Bash Script Component

Bash Script Component

Run a Bash script.

The script is executed in an external bash process hosted by the Matillion ETL instance. Any errors encountered while running the script will immediately halt it.

Since Matillion ETL is based on the latest Linux, the command line tools are all installed. Furthermore, the credentials stored in your current environment are exported into the shell, so you may (and indeed should!) omit security keys from your scripts when calling the APIs.

All the usual variables are made available in the bash environment and any changes made to such variables will never be visible outside of the current script execution.

Matillion ETL runs as a Tomcat user and care must be taken to ensure this user has sufficient access to resources and does not uninstall any customer-installed Bash libraries.

Cancellation and Timeout

If you cancel a task while a Bash script is running, then it is killed. If the timeout is exceeded the script is also killed. The purpose of the timeout is to ensure scripts will never run forever even if they enter an infinite loop, or are blocking by an external resource.

Properties

Property Setting Description
Name Text The descriptive name for the component.
Script Text The bash script to execute. Output from commands should be brief as it is sent into the task status message.
Timeout Integer Number of seconds to wait for script termination.
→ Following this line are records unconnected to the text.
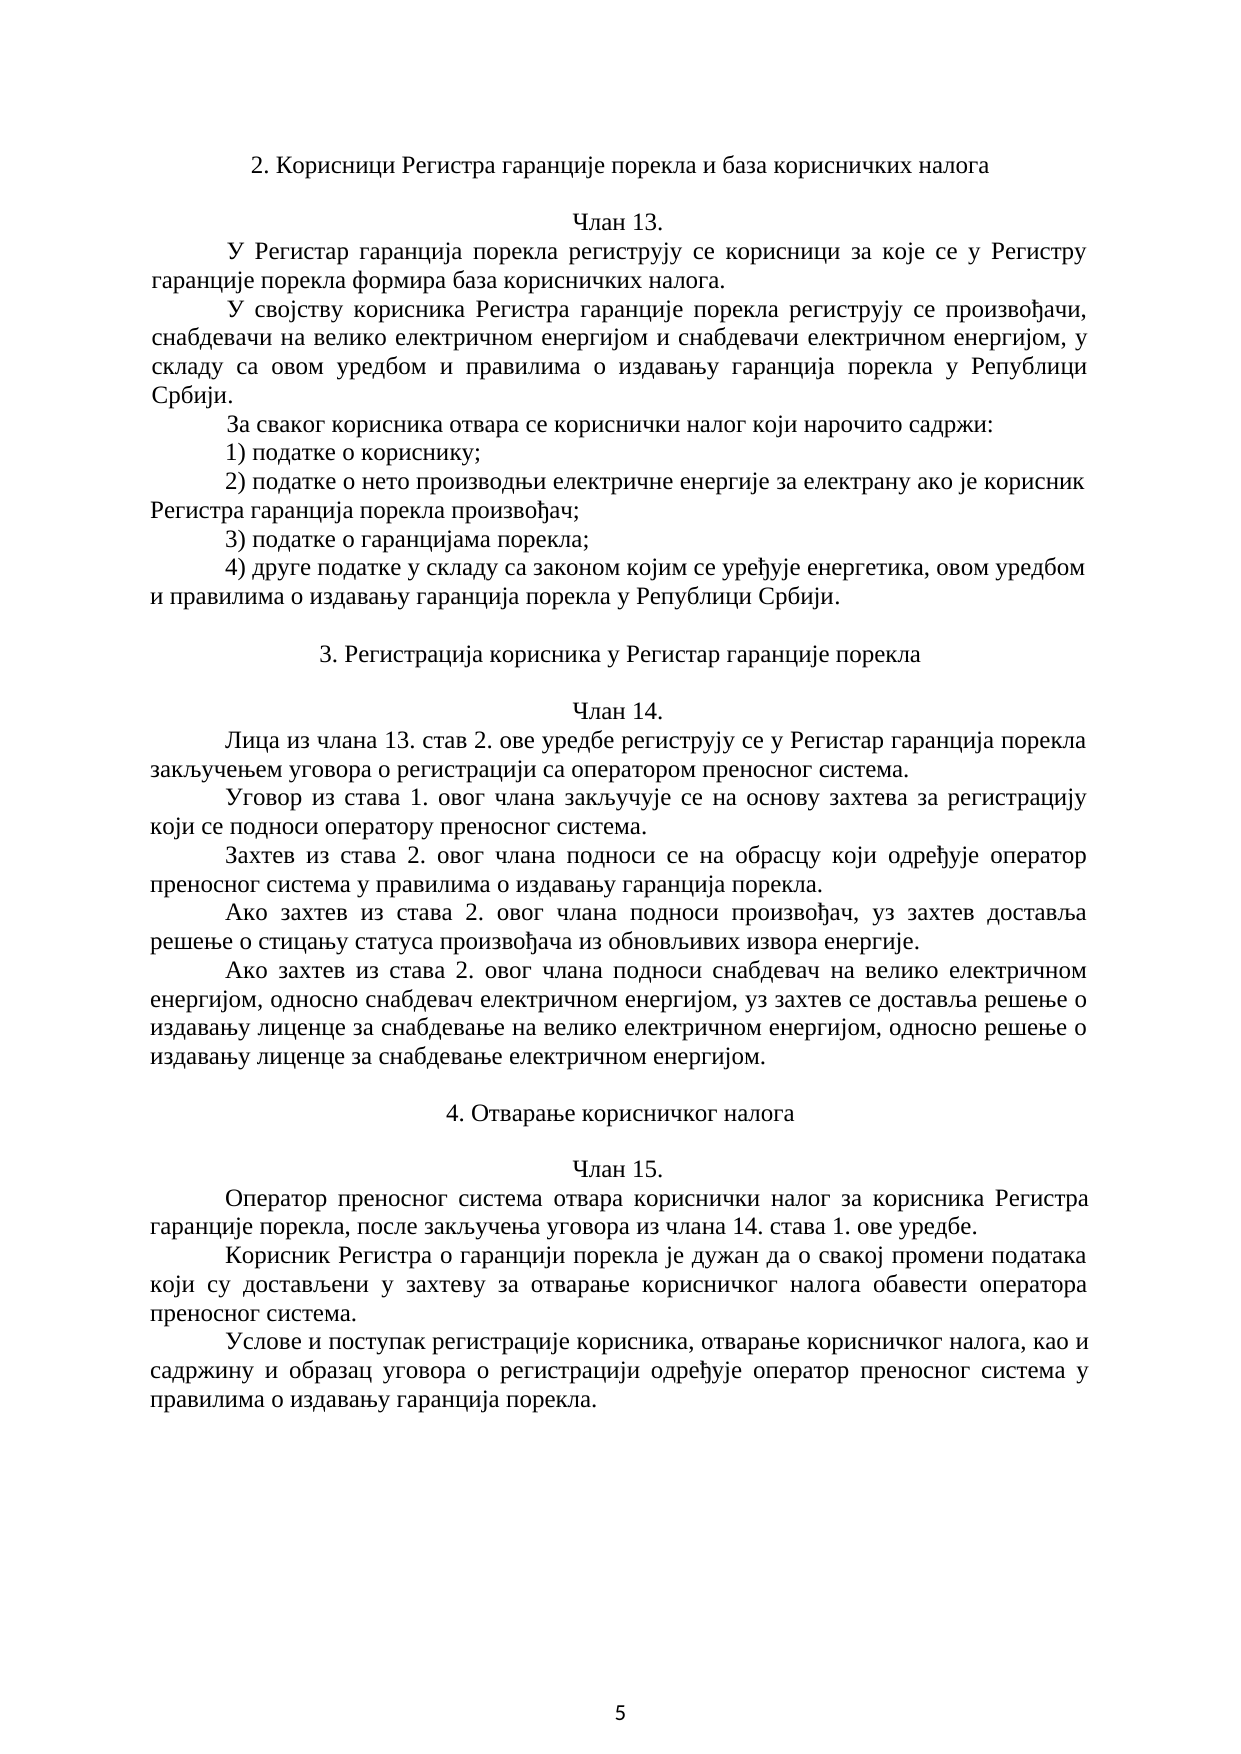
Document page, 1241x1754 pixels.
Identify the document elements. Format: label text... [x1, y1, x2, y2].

text 2) податке о нето производњи електричне енергије за електрану ако је корисник Регистра гаранција порекла произвођач; [150, 466, 1086, 524]
text 4) друге податке у складу са законом којим се уређује енергетика, овом уредбом и правилима о издавању гаранција порекла у Републици Србији. [150, 552, 1086, 610]
text У Регистар гаранција порекла региструју се корисници за које се у Регистру гаранције порекла формира база корисничких налога. [151, 236, 1088, 294]
subtitle 3. Регистрација корисника у Регистар гаранције порекла [150, 639, 1090, 667]
text Уговор из става 1. овог члана закључује се на основу захтева за регистрацију који се подноси оператору преносног система. [150, 782, 1088, 840]
text 1) податке о кориснику; [150, 437, 1086, 466]
text Корисник Регистра о гаранцији порекла је дужан да о свакој промени података који су достављени у захтеву за отварање корисничког налога обавести оператора преносног система. [150, 1240, 1088, 1326]
text Члан 14. [150, 696, 1086, 725]
subtitle 4. Отварање корисничког налога [150, 1098, 1090, 1126]
text Оператор преносног система отвара кориснички налог за корисника Регистра гаранције порекла, после закључења уговора из члана 14. става 1. ове уредбе. [150, 1183, 1090, 1240]
text Услове и поступак регистрације корисника, отварање корисничког налога, као и садржину и образац уговора о регистрацији одређује оператор преносног система у правилима о издавању гаранција порекла. [150, 1326, 1090, 1413]
text Ако захтев из става 2. овог члана подноси снабдевач на велико електричном енергијом, односно снабдевач електричном енергијом, уз захтев се доставља решење о издавању лиценце за снабдевање на велико електричном енергијом, односно решење о издавању лиценце за снабдевање електричном енергијом. [150, 955, 1088, 1070]
text Лица из члана 13. став 2. ове уредбе региструју се у Регистар гаранција порекла закључењем уговора о регистрацији са оператором преносног система. [150, 725, 1088, 782]
text Захтев из става 2. овог члана подноси се на обрасцу који одређује оператор преносног система у правилима о издавању гаранција порекла. [150, 840, 1088, 897]
subtitle 2. Корисници Регистра гаранције порекла и база корисничких налога [150, 150, 1090, 179]
text У својству корисника Регистра гаранције порекла региструју се произвођачи, снабдевачи на велико електричном енергијом и снабдевачи електричном енергијом, у складу са овом уредбом и правилима о издавању гаранција порекла у Републици Србији. [151, 294, 1088, 409]
text Члан 15. [150, 1154, 1086, 1183]
text Члан 13. [150, 207, 1086, 236]
text 3) податке о гаранцијама порекла; [150, 524, 1086, 552]
text Ако захтев из става 2. овог члана подноси произвођач, уз захтев доставља решење о стицању статуса произвођача из обновљивих извора енергије. [150, 897, 1088, 955]
text За сваког корисника отвара се кориснички налог који нарочито садржи: [151, 409, 1088, 437]
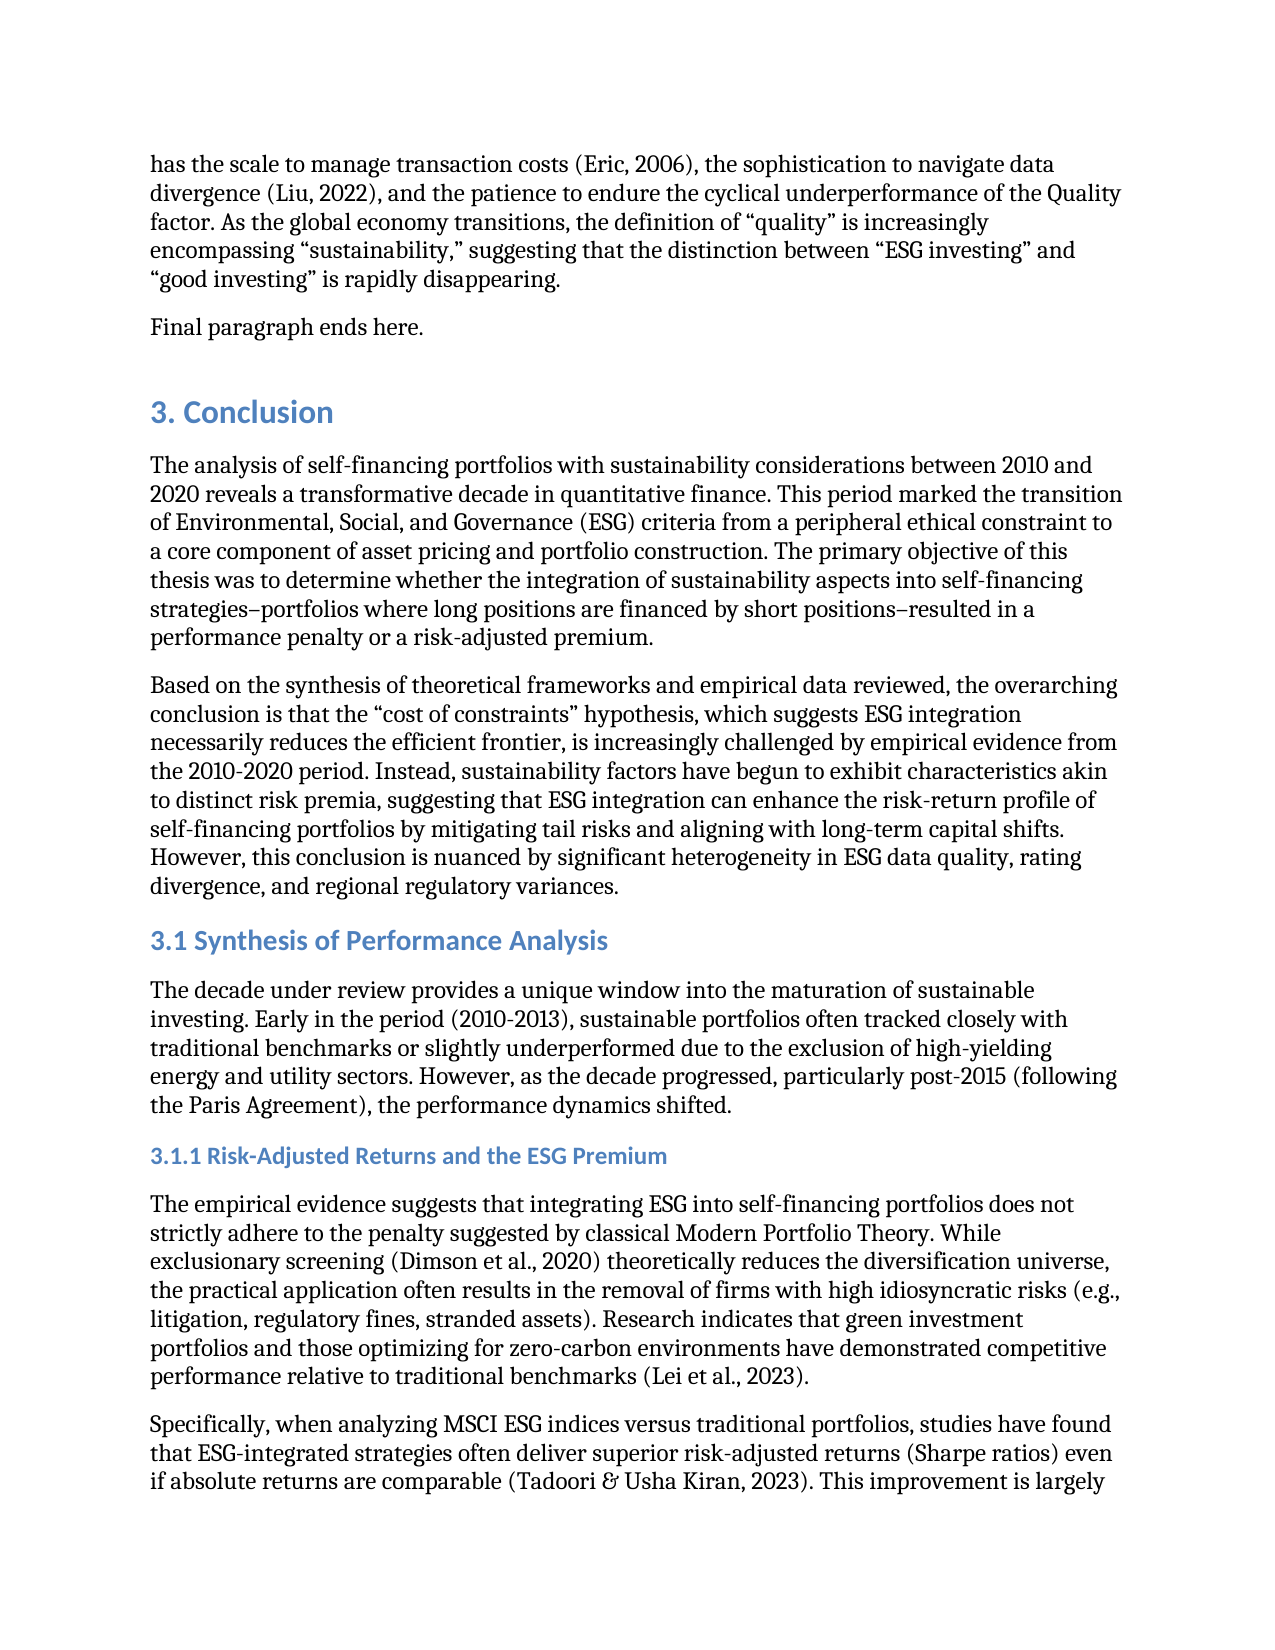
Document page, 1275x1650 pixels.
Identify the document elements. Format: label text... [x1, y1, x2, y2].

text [150, 1410, 1125, 1496]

After Timeout seconds, the script is forcibly terminated.
The default is 360 seconds (5 minutes).

Strategy

Runs the script, redirecting any output it produces into the task message.

Example

In this example we are staging a small amount of data to form part of a monthly report. We want to backup this data at the end of the run so we use a Bash Script component to create a copy of the staged data in the S3 bucket. The job is shown below.

The Bash Script component properties are simple. The component is optionally given a name, then the script is written and a timeout duration is specified.

The script used is shown below. This simply archives the data staged on S3 into a separate 'backups' directory. In this case, the name of the data directory is given by a variable that is set at the beginning of the job (variables may be declared through Project → Manage Environment Variables.

As an embellishment, the rowcount of the data staging component is exported to another variable set up in advanced.

When run, the job will end with a backup of the data being created. Due to the echo command, the name of the file and the rowcount will be printed in the Tasks console.